The 1969 Pecan Bowl was a college football bowl game played between Drake Bulldogs and Arkansas State Indians at Memorial Stadium in Arlington, Texas. It was one of four regional finals in the NCAA College Division, which became Division II (and III) in 1973. The other three regional finals in 1969 were the Boardwalk, Grantland Rice, and Camellia bowls.

ASU jumped out to a 22–0 lead at halftime and held on to win, 29–21.

The Pecan Bowl was played again in Arlington in 1970, then was succeeded by the Pioneer Bowl in Wichita Falls in 1971.

Arkansas State changed its nickname from Indians to Red Wolves in 2008.

Scoring summary

First Quarter
Arkansas State - Lockhart 75 yard pass from Crocker (Everett kick)

Second Quarter
Arkansas State - Peyton 8 yard pass from Crocker (Crocker run)
Arkansas State - Croker 5 run (Everett kick)

Third Quarter
 Drake - Sharpe 2 run (pass failed)

= SET OF TASKS =
a - According to the Pecan Bowl text, what was the halftime score?
b - In the entries, change "Clarinetto" to "Clarinet" in everything from the start of the entries down to the line containing "d'4 cis''8[~ cis''8 cis''8.]-. r16 |". Return only those lines and leave out the picture.

Records:
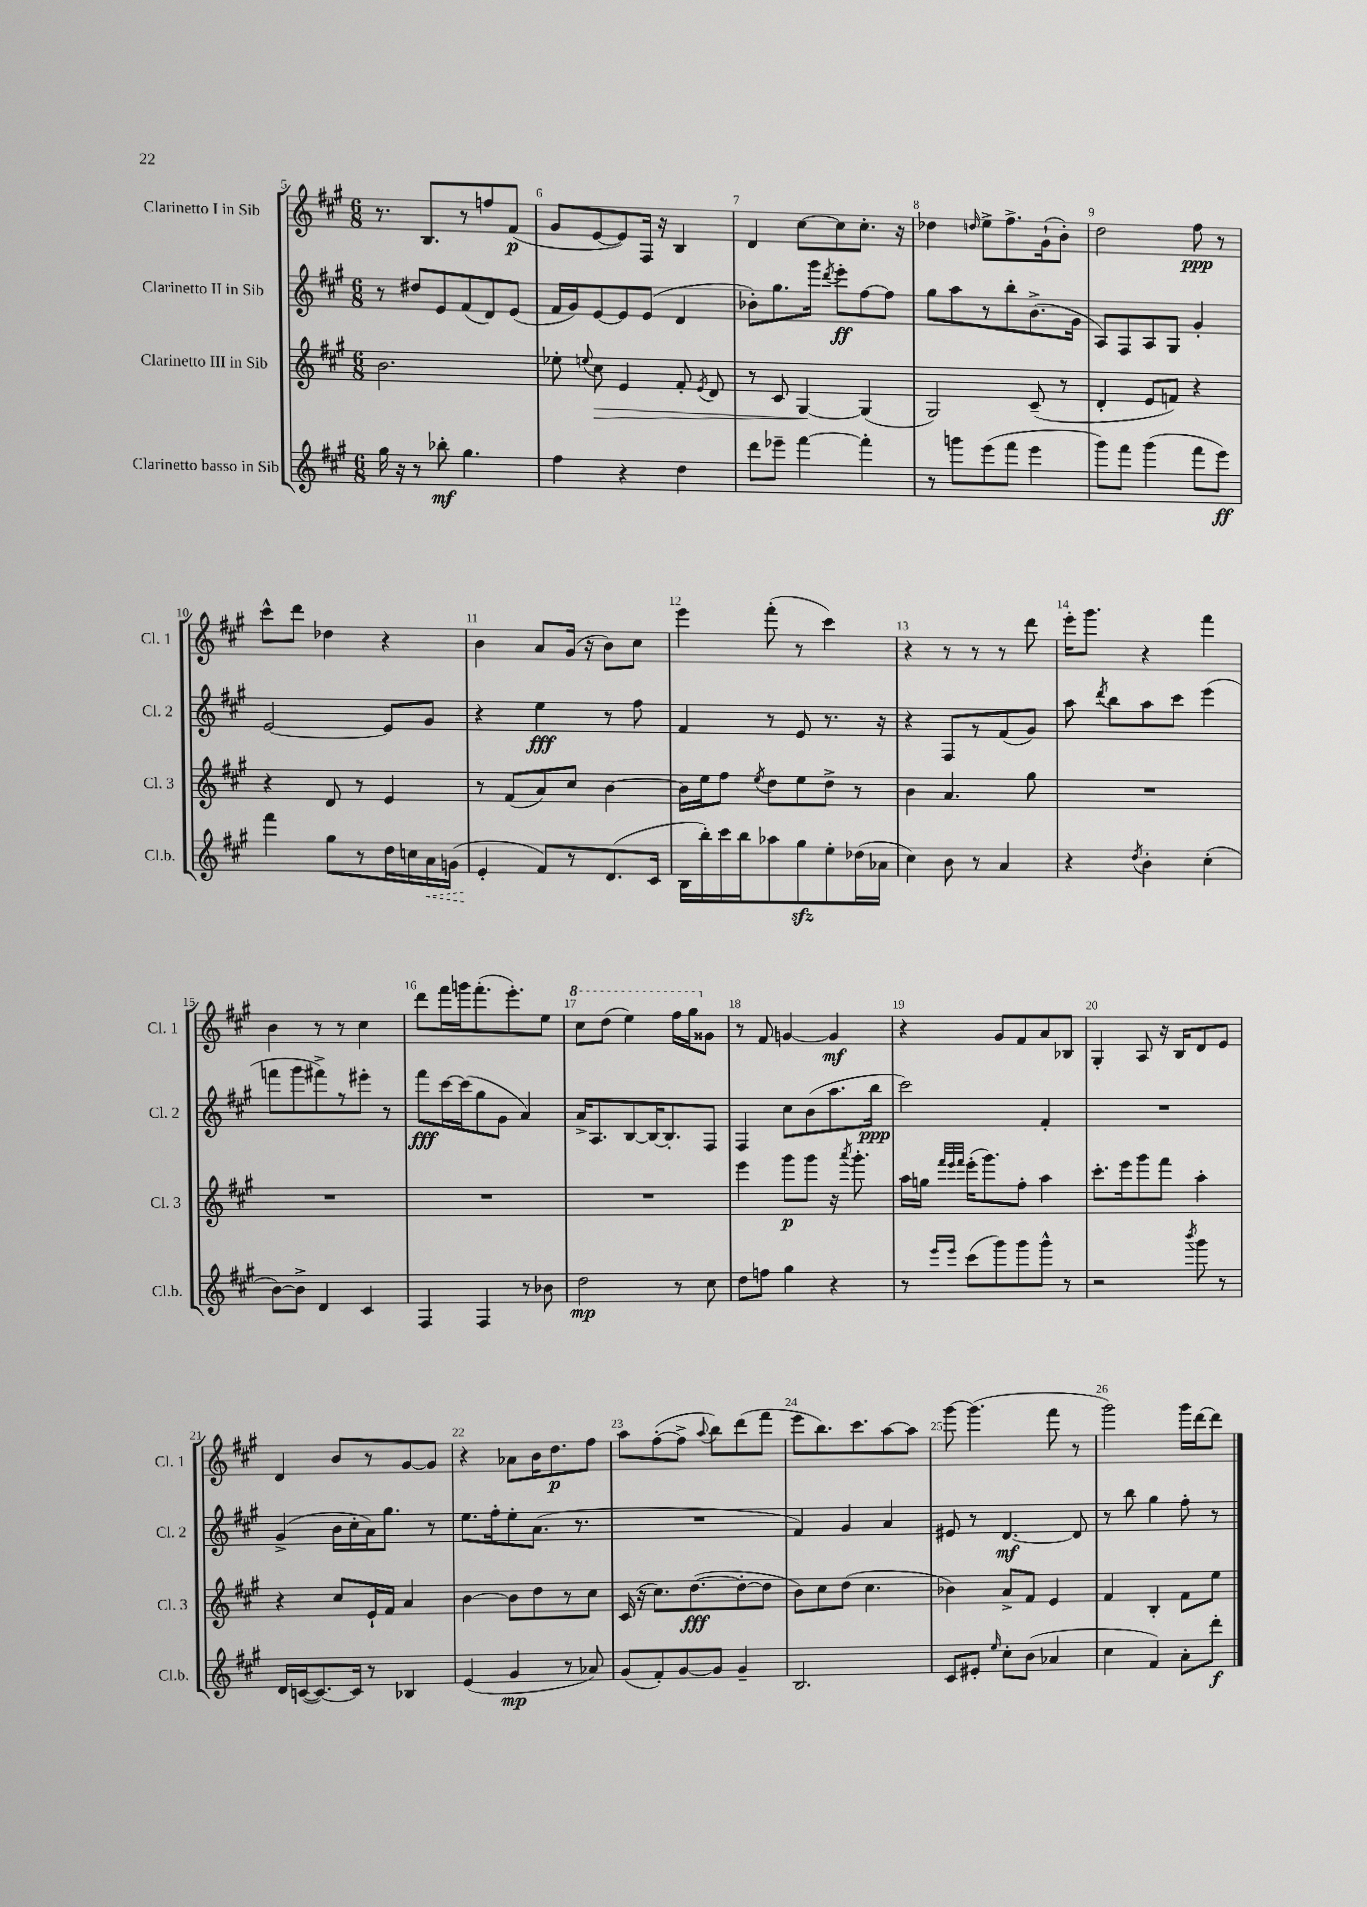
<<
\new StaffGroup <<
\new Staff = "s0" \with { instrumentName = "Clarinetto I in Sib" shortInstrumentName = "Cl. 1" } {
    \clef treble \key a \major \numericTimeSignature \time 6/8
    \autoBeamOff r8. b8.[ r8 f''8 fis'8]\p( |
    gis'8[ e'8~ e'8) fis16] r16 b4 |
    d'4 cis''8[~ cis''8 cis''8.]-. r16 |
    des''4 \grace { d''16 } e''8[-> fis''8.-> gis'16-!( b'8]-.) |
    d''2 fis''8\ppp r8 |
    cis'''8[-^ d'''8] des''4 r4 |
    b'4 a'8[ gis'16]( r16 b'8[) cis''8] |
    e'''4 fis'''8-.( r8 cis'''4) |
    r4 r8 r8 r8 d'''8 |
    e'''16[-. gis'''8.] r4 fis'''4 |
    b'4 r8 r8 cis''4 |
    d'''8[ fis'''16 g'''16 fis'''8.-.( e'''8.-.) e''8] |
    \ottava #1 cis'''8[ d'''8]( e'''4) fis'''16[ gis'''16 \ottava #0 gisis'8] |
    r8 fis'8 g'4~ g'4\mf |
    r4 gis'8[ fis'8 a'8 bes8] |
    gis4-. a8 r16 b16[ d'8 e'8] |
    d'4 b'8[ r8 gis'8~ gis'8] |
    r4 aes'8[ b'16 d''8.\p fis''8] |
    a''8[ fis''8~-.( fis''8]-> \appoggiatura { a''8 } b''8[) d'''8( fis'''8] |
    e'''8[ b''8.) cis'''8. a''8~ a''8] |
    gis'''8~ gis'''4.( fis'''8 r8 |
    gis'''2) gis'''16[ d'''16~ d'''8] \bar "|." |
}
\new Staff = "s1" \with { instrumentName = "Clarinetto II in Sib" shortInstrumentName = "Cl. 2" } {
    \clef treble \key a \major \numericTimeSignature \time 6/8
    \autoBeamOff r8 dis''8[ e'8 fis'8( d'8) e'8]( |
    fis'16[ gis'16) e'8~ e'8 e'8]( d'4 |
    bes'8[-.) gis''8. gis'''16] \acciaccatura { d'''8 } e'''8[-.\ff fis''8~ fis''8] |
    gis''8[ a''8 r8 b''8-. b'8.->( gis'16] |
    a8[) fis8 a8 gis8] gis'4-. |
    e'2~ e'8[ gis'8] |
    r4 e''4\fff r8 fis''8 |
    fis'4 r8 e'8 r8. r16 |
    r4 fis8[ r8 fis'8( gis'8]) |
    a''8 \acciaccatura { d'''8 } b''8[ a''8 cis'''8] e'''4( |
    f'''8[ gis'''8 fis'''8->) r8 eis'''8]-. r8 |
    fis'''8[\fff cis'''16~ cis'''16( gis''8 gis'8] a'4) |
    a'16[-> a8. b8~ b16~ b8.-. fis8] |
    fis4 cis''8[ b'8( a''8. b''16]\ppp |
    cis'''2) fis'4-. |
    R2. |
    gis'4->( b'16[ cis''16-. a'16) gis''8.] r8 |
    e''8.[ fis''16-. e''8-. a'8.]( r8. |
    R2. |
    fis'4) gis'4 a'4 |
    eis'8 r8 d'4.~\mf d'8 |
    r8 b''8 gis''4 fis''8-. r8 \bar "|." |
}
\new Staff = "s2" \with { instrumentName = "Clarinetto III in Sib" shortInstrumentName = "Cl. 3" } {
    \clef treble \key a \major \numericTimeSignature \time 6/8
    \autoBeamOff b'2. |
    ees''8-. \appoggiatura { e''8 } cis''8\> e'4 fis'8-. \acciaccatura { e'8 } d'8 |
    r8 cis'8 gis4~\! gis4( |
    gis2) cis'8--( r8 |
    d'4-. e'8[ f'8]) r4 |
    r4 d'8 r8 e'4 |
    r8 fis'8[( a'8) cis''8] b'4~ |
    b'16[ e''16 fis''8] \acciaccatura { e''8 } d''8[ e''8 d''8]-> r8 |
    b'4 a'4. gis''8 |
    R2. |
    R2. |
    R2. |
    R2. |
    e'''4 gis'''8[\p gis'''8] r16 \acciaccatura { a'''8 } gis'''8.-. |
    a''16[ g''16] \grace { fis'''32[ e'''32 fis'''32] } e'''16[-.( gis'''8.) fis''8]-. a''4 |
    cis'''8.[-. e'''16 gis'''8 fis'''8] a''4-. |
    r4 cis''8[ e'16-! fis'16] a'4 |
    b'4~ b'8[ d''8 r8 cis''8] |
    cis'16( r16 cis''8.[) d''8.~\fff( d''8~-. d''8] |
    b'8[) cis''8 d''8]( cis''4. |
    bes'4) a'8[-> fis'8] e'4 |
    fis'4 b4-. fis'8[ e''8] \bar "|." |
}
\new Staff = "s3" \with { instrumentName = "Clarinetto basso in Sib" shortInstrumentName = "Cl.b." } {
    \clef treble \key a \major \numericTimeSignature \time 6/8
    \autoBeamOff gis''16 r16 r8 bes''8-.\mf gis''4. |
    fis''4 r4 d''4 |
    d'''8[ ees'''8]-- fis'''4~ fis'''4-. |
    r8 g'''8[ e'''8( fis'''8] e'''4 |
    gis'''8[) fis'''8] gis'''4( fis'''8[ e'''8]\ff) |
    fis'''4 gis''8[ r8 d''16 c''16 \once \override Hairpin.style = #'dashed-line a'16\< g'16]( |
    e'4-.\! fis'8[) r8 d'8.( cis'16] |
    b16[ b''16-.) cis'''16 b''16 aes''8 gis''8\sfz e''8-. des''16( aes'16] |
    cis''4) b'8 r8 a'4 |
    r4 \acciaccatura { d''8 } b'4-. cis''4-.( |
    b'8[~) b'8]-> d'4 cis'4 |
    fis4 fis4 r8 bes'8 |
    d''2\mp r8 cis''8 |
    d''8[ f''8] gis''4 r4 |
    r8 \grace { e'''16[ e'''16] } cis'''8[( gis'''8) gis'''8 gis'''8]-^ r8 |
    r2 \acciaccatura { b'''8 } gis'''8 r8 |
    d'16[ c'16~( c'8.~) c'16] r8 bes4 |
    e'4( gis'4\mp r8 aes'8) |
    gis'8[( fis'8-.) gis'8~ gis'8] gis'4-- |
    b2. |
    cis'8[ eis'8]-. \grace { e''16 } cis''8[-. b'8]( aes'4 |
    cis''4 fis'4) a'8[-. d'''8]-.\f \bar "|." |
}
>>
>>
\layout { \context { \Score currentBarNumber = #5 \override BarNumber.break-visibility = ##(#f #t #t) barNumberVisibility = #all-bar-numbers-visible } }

= RESPONSES TO THE TASKS =
a - Arkansas State led 22–0 at halftime.

b -
<<
\new StaffGroup <<
\new Staff = "s0" \with { instrumentName = "Clarinet I in Sib" shortInstrumentName = "Cl. 1" } {
    \clef treble \key a \major \numericTimeSignature \time 6/8
    \autoBeamOff r8. b8.[ r8 f''8 fis'8]\p( |
    gis'8[ e'8~ e'8) fis16] r16 b4 |
    d'4 cis''8[~ cis''8 cis''8.]-. r16 |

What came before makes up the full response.